More Than 50 Australian Men Got Pregnant, Gave Birth to Babies in 2013; Advocate Predicts Trend to Last
About 54 men had reportedly given birth in Australia in 2013. Medicare has recently released figures about the growing number of transsexual men giving birth since the first birth to American transsexual Thomas Beatie in 2007
MailOnline had reported the first successful transsexual birth in 2007, but it was only recently that Australia's Medicare had allowed people to choose their own gender in official records instead of forcing them to indicate the sex they were born with. The change in Medicare policy revealed an emerging trend of transgender men who have chosen to keep their female reproductive organs to make it possible for them to give birth later on in life.
Transgender men in the U.S. followed Beatie who remained biologically female before his transition into a male. He went on to give birth to two more children in the last seven years. The practice of men giving birth to children has reached Australia. Out of the 54 transgender men who gave birth in Australia, 22 of them live in Western Australia while 16 are in New South Wales. Other cases of transgender men having babies came from Victoria, Queensland, South Australia and Tasmania.

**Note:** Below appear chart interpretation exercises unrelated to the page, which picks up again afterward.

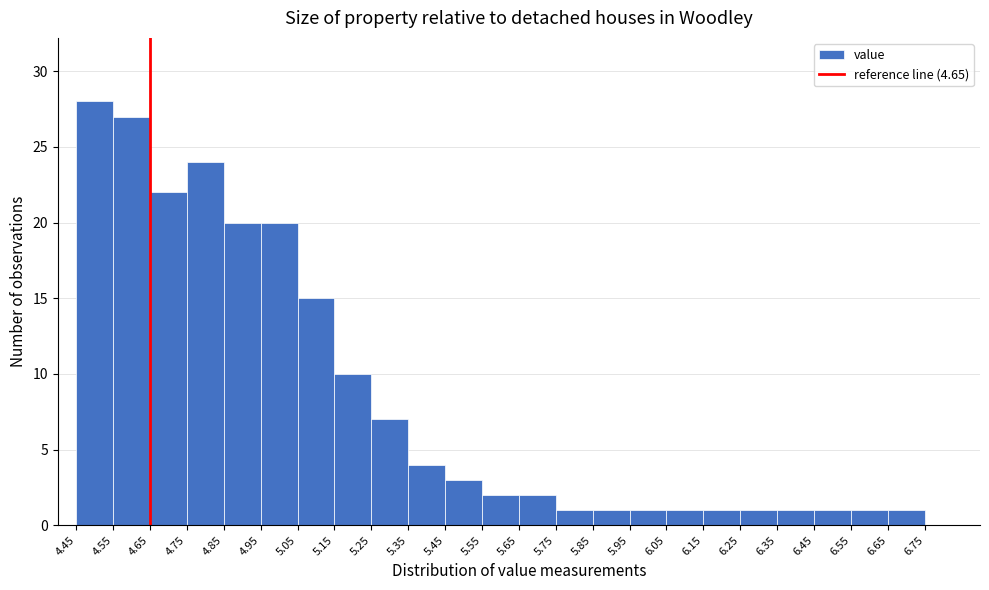

Reading left to right, transcribe this chart: for each bar, give the range it covers on the x-axis and its height. The values are not printed on the chart, so give them approximately, as read against the axis.

4.45 to 4.55: 28
4.55 to 4.65: 27
4.65 to 4.75: 22
4.75 to 4.85: 24
4.85 to 4.95: 20
4.95 to 5.05: 20
5.05 to 5.15: 15
5.15 to 5.25: 10
5.25 to 5.35: 7
5.35 to 5.45: 4
5.45 to 5.55: 3
5.55 to 5.65: 2
5.65 to 5.75: 2
5.75 to 5.85: 1
5.85 to 5.95: 1
5.95 to 6.05: 1
6.05 to 6.15: 1
6.15 to 6.25: 1
6.25 to 6.35: 1
6.35 to 6.45: 1
6.45 to 6.55: 1
6.55 to 6.65: 1
6.65 to 6.75: 1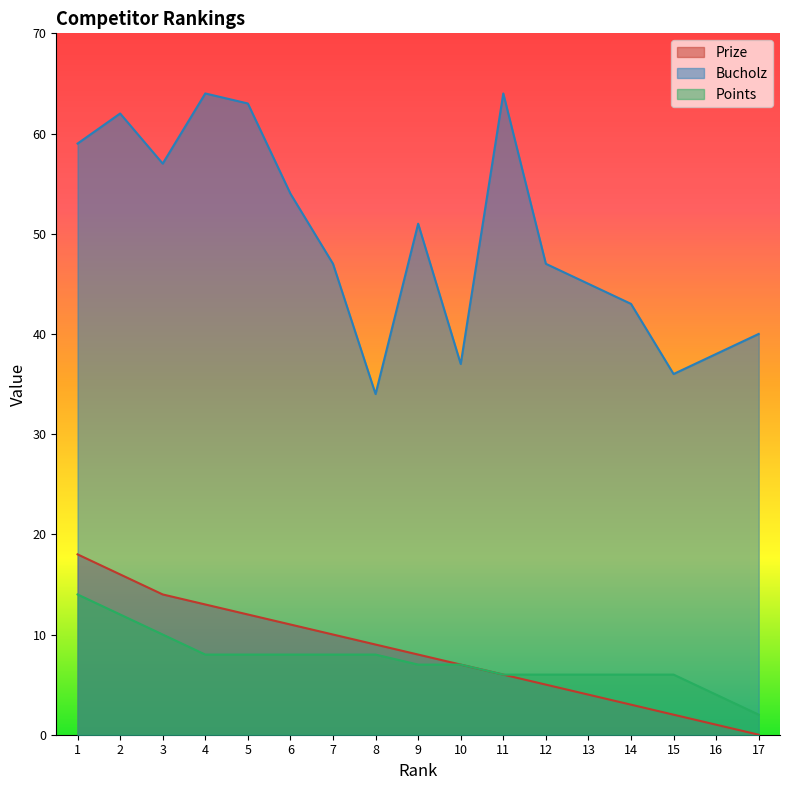

What is the sum of the Bucholz values at 17 and 4?

104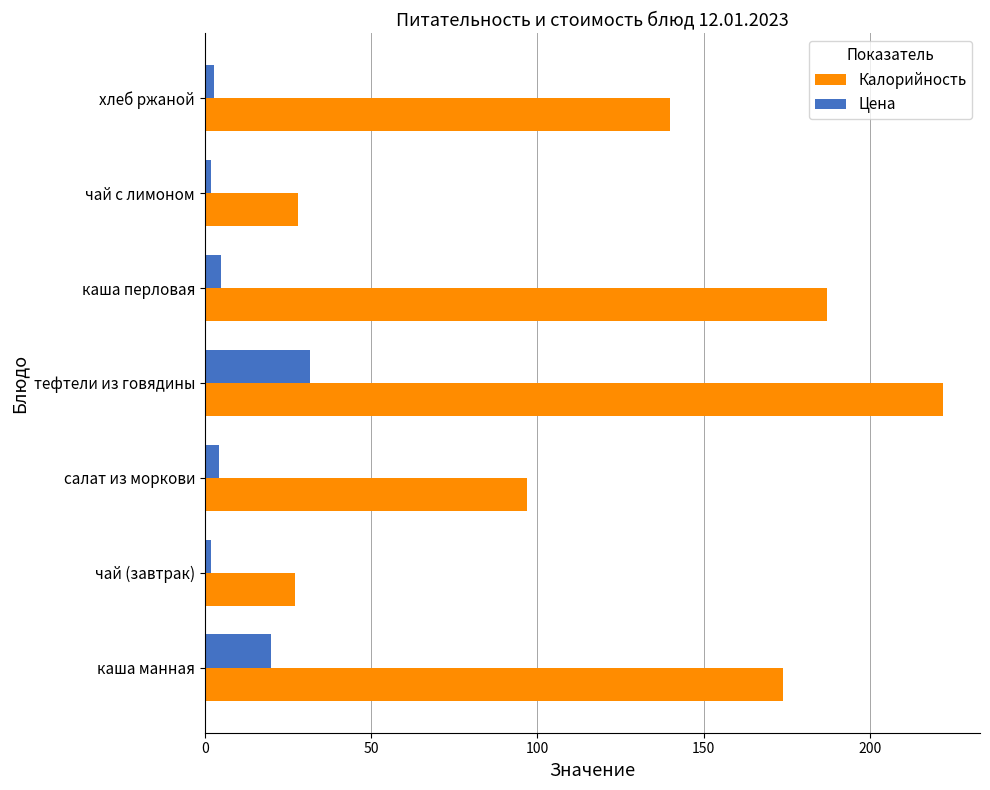

What is the spread (max minus min) of values at каша перловая?

182.2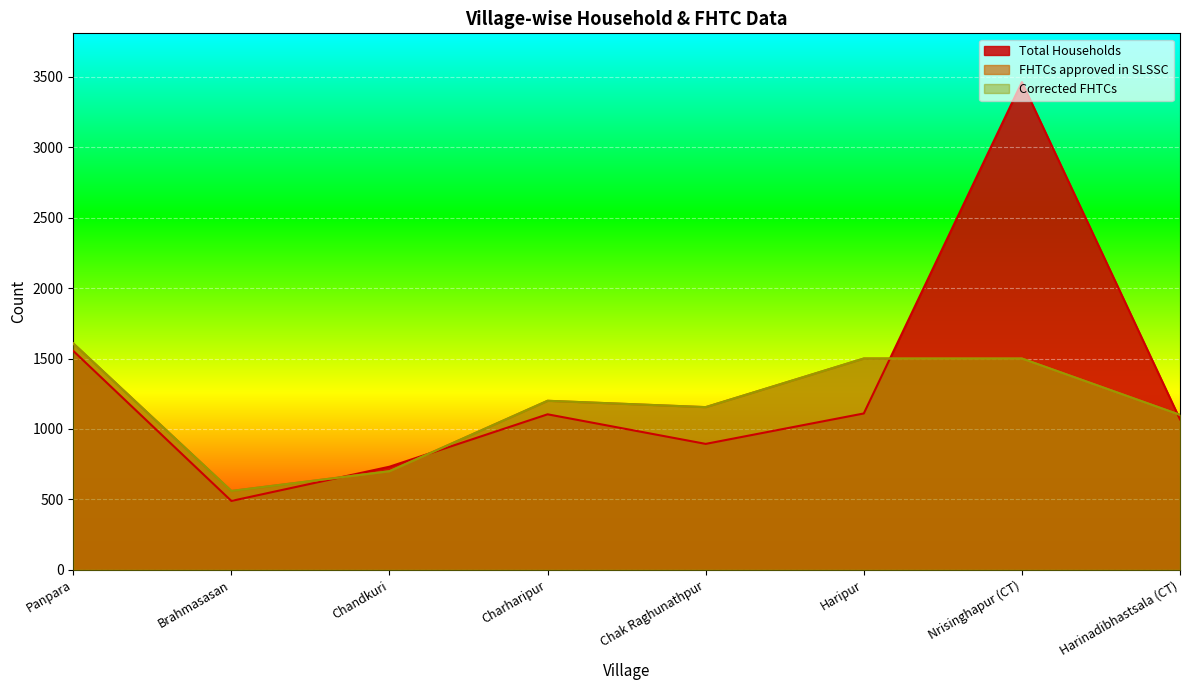

True or false: Corrected FHTCs and FHTCs approved in SLSSC cross at least once.

False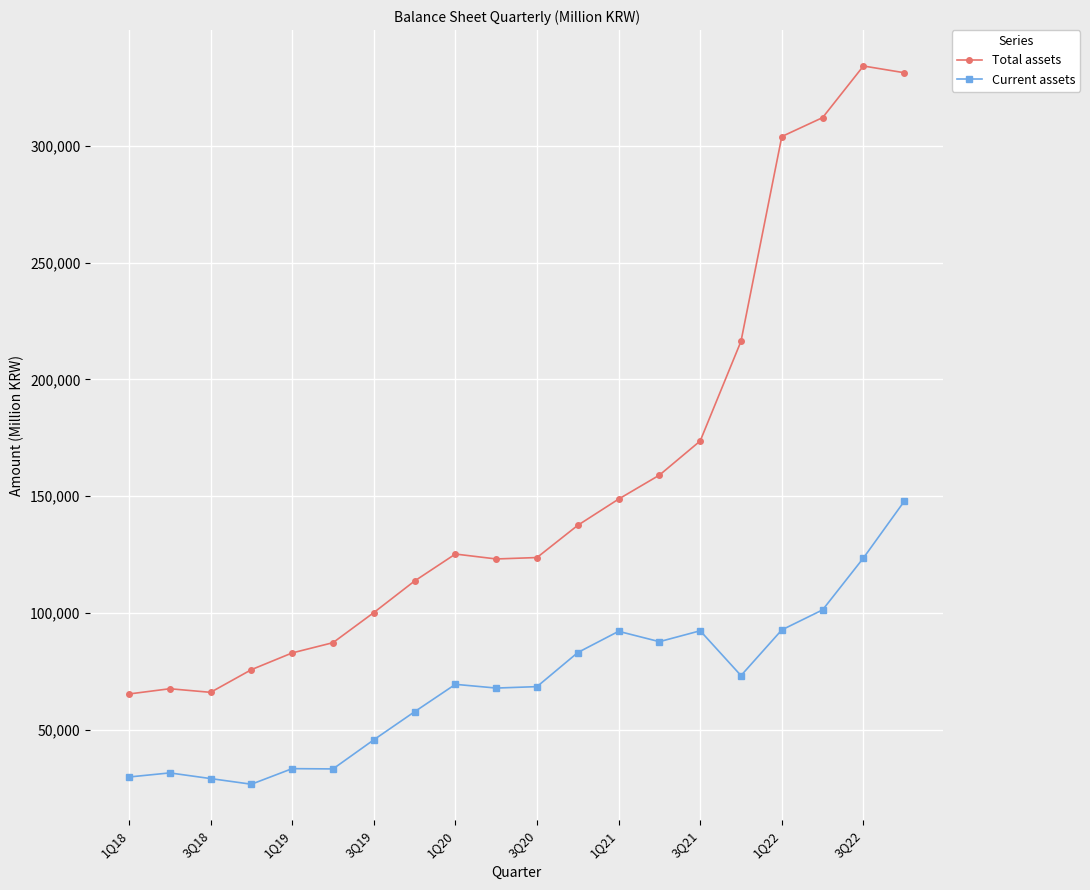

True or false: Total assets and Current assets intersect in this chart.

False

Medicare said 50 percent of the men were aged between 24 and 36. One transgender man aged between 55 to 64 years also gave birth. According to the Australian Health Department, it is aware of cases of patients giving birth who identified themselves as male and receiving pregnancy-related care under Medicare.
Transgender Victoria spokesperson Sally Goldman said people should be allowed to be true to themselves in terms of gender expressions and identity. When asked if the growing trend will be popular for long, she said it will as she believes transgenders have "a right for life."
The Medicare report also revealed that a number of transsexual men had access to abortion procedures in 2013 but the exact numbers remain unclear since the information is placed under the dilatation and curettage, which is a surgical procedure that involves doctors removing part of the cervical lining.
In 2012, a British "male mother" gave birth via caesarean section. The man whose identity remains unknown was believed to be in his 30s. It was previously reported as the first British transgender male who gave birth to a baby. However, Campaign group Comment on Reproductive Ethics has slammed the idea of transsexuals giving birth and said it is a "distortion of biology" as human biology demands for a man and a woman to produce a child.